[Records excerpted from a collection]
++++++++++++++++++++

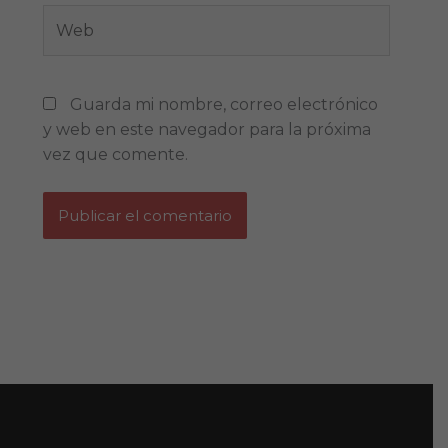
Web
Guarda mi nombre, correo electrónico
y web en este navegador para la próxima
vez que comente.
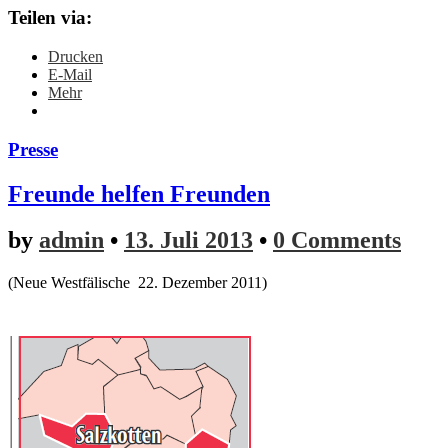
Teilen via:
Drucken
E-Mail
Mehr
Presse
Freunde helfen Freunden
by
admin
•
13. Juli 2013
•
0 Comments
(Neue Westfälische 22. Dezember 2011)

++++++++++++++++++++

The entries must be repeated exactly. Leave the images out.

Exercise solution:
Web
Guarda mi nombre, correo electrónico
y web en este navegador para la próxima
vez que comente.
Teilen via:
Drucken
E-Mail
Mehr
Presse
Freunde helfen Freunden
by
admin
•
13. Juli 2013
•
0 Comments
(Neue Westfälische 22. Dezember 2011)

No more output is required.